Compito A ▸
Riporta parola per parola il tratto del brano sullo smart working che va da "Anche qui esigenze" fino a "invece che crearle.".

Brano ▸
☆ ☆ ☆ ☆ ☆ ☆ ☆

Entrambe le attività si adattano benissimo ad una modalità remota.

Per la prima capisco, ma per la seconda ? Non devi interagire con altre persone? Non rischia di essere inefficace se si è in location diverse?

  • M) No. Anche per i progetti ben si adatta. Pensa a questo. Il mio team nella sede di Colonia è costituito da due persone: il mio capo e me. Tutti gli altri project team members sono già sparsi per il mondo …

Insomma stiamo a discutere di smart working sì smart working no, ma, per loro natura, per la globalizzazione, il grosso delle attività che facciamo tutti i giorni sono già da remoto …

  • M) Sono remoti i clienti, sono remoti gli utenti, sono remoti gli sviluppatori, i sistemisti, etc… che differenza fa se lavoro da casa se comunque anche in ufficio passerei la maggior parte del mio tempo lavorativo in conference con gli Stati Uniti a lavorare su server in un altro continente o a parlare con colleghi che sono dall’altra parte del mondo?

Be, magari per fare gruppo con i colleghi: lo spirito di team è importante

  • M) E’ vero ma in Germania – almeno nella mia azienda – c’è una concezione molto diversa da quella italiana. La gente lavora concentrata e nel massimo dell’efficienza per restare il meno possibile in ufficio. Pur nella normale cortesia dei rapporti lavorativi, i colleghi non cercano una vicinanza che vada oltre le normali interazioni (riunioni, telefonate, etc). Si mangia soli. Ci si porta la tazza da casa e il caffè non si prende tutti insieme alla macchinetta o al bar, ma si sorseggia di fronte al PC.

E quindi, come è proceduto il filone dello smart working nella tua azienda?

  • M) Come dicevo, all’inizio erano contrari. Poi piano piano hanno cambiato idea.
“… sono remoti i clienti, gli utenti, gli sviluppatori … che differenza fa se lavoro da casa ”

Anche qui esigenze di retention come per l’azienda di tua moglie?

  • M) Nel mio caso devo dire che il mio capo ed io siamo riusciti ad imporre, o meglio a proporre, questa modalità basandoci esclusivamente sulla qualità del nostro lavoro. Siamo entrambi convinti sostenitori che questa modalità di lavoro migliori le performance dei lavoratori ed elimini le difficoltà, invece che crearle.

In che senso?

  • M) Lavoro da casa, sono più felice, la qualità del mio lavoro ne risente positivamente. E anche l’azienda se ne è accorta. E per questo ha accordato solo al mio capo e a me la possibilità di lavorare da casa. Devo dire che proprio la componente del mio lavoro che apparentemente, a prima vista, meno si adattava ad una modalità smart (la parte progettuale) è stata quella che, grazie agli ottimi risultati, ci ha permesso, a me e al mio capo, di vincere questa battaglia.

Spiegaci meglio come è andata

  • M) In pratica la parte tedesca del dipartimento gestito dal mio capo è stata smantellata, le persone sono state licenziate. Siamo rimasti solo io e il mio capo e abbiamo deciso di autogestirci. L’azienda ce l’ha gradualmente permesso perché ha visto che le performance non peggioravano, anzi miglioravano.

☆ ☆ ☆ ☆ ☆ ☆ ☆

Voci fornite ▸
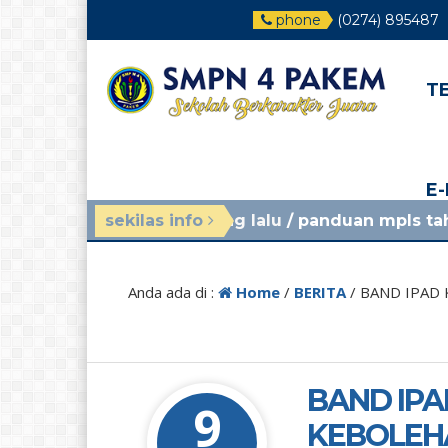
phone
(0274) 895487
T
E
minggu yang lalu
sekilas info
/ panduan mpls tahun ajaran 2026
Anda ada di :
Home
/
BERITA
/
BAND IPAD 
BAND IPA
9
KEBOLEHA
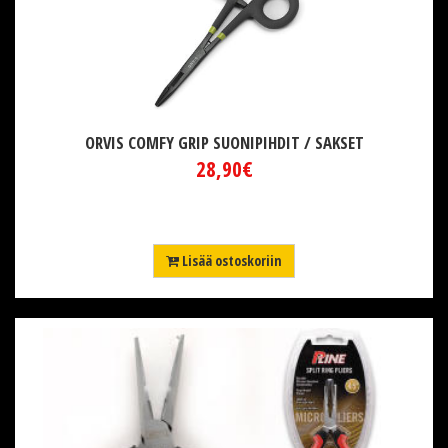
ORVIS COMFY GRIP SUONIPIHDIT / SAKSET
28,90€
Lisää ostoskoriin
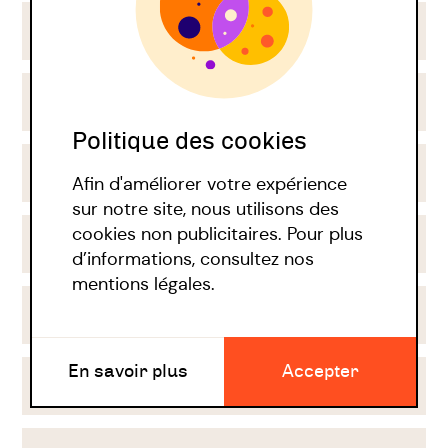
Thérapie rogérienne
Conseil conjugal et familial
Politique des cookies
Thérapie analytique
Afin d'améliorer votre expérience
sur notre site, nous utilisons des
cookies non publicitaires. Pour plus
Thérapie cognitivo-comportementale
d’informations, consultez nos
mentions légales.
Ennéagramme
En savoir plus
Accepter
CNV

☆ ☆ ☆ ☆ ☆ ☆ ☆

Compito B ▸
Riscrivi come tabella Markdown, con le colonne Numero e Riga, le righe delle voci che vanno da quella contenente "ORVIS COMFY GRIP SUONIPIHDIT / SAKSET" fino a quella contenente "Lisää ostoskoriin", entrambe incluse. Tralascia le righe vuote.

Soluzione A ▸
Anche qui esigenze di retention come per l’azienda di tua moglie?

  • M) Nel mio caso devo dire che il mio capo ed io siamo riusciti ad imporre, o meglio a proporre, questa modalità basandoci esclusivamente sulla qualità del nostro lavoro. Siamo entrambi convinti sostenitori che questa modalità di lavoro migliori le performance dei lavoratori ed elimini le difficoltà, invece che crearle.

Soluzione B ▸
| Numero | Riga |
|---|---|
| 1 | ORVIS COMFY GRIP SUONIPIHDIT / SAKSET |
| 2 | 28,90€ |
| 3 | Lisää ostoskoriin |